RECORDS SUPPLIED
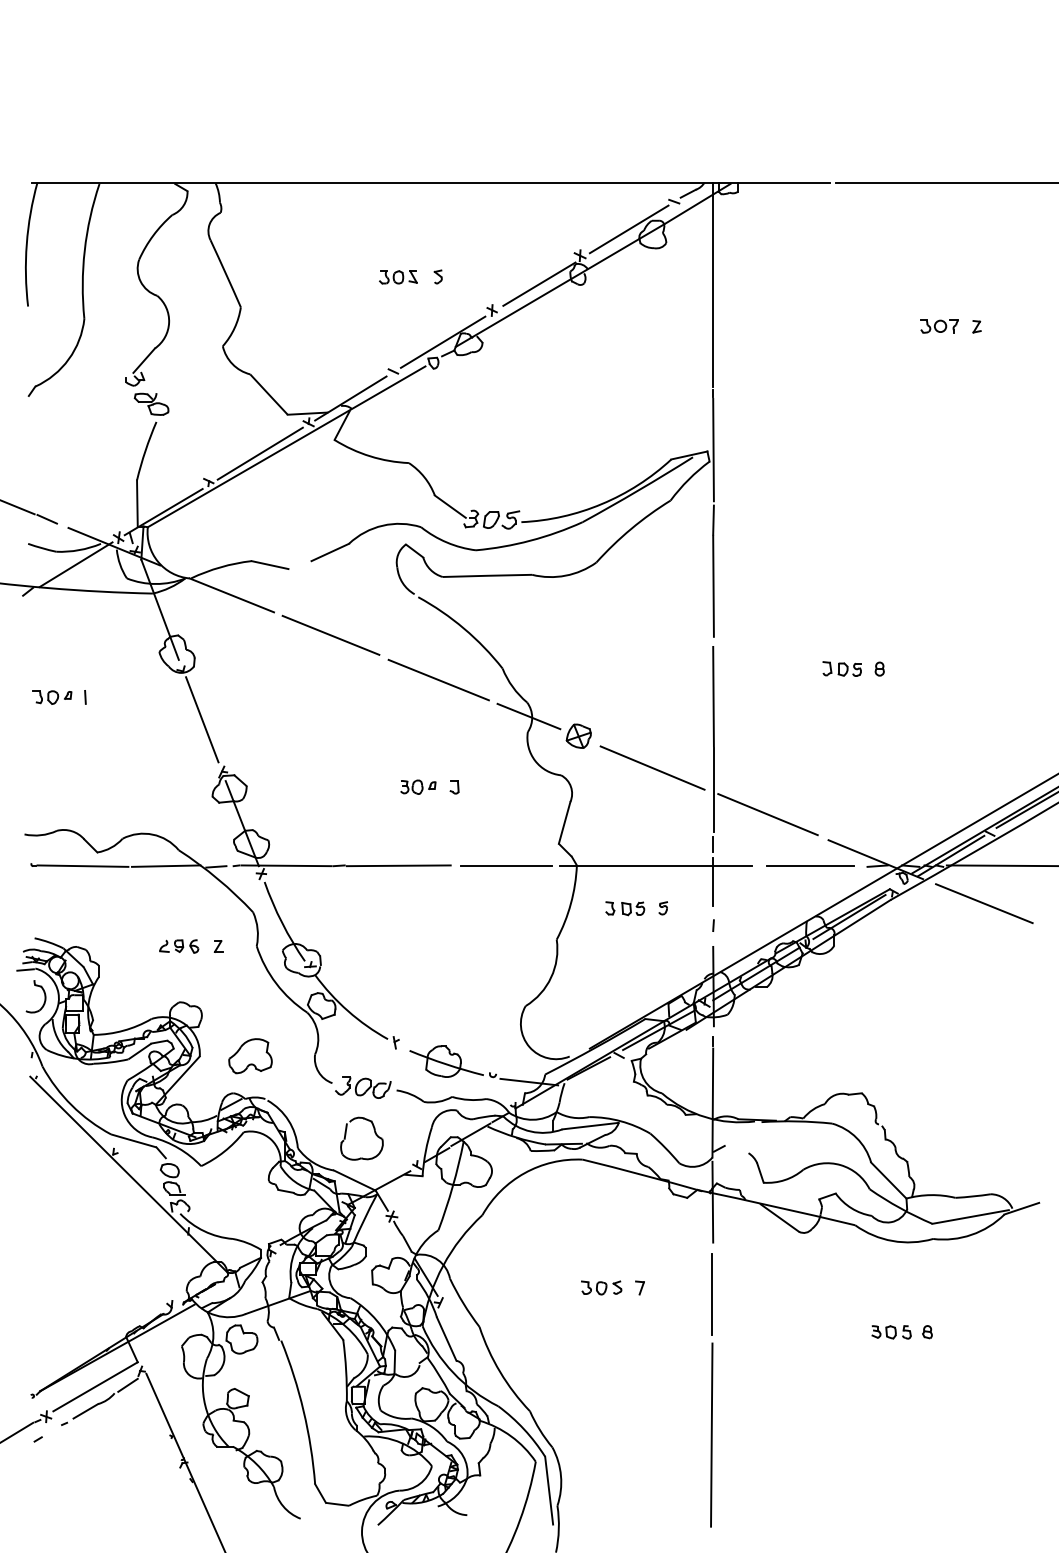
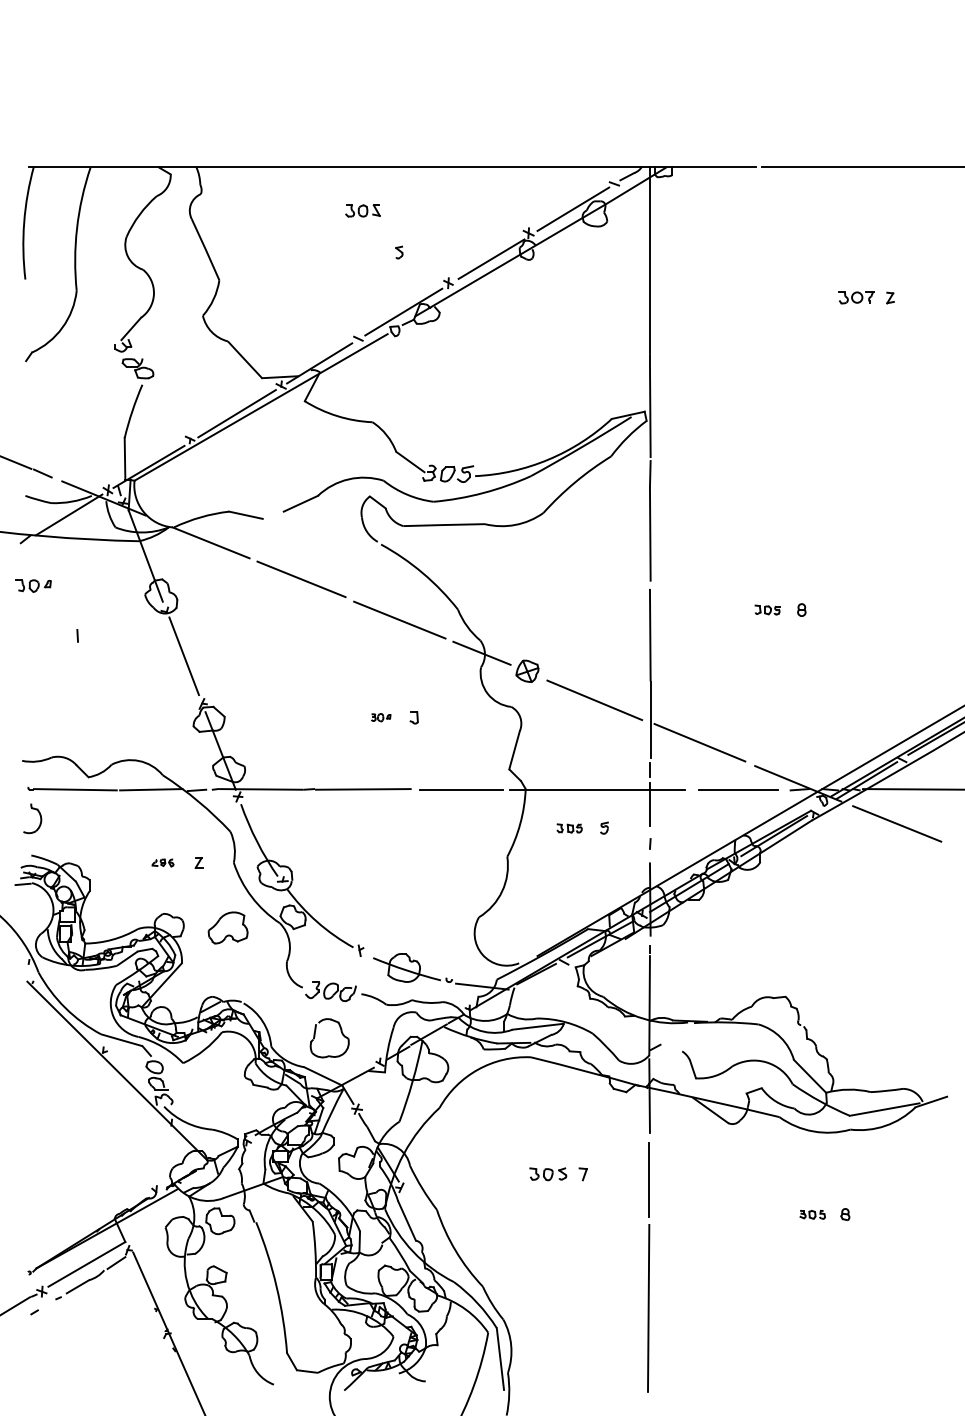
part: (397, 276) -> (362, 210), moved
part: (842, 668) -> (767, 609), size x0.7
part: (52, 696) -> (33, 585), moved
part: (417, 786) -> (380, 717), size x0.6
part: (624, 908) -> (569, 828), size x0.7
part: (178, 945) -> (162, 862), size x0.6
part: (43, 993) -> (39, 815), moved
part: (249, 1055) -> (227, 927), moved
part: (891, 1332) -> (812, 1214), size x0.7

REQUIRED ACTION
Check each line above for "size" and return the ones that have it.

TASK OUTPUT
part: (842, 668) -> (767, 609), size x0.7
part: (417, 786) -> (380, 717), size x0.6
part: (624, 908) -> (569, 828), size x0.7
part: (178, 945) -> (162, 862), size x0.6
part: (891, 1332) -> (812, 1214), size x0.7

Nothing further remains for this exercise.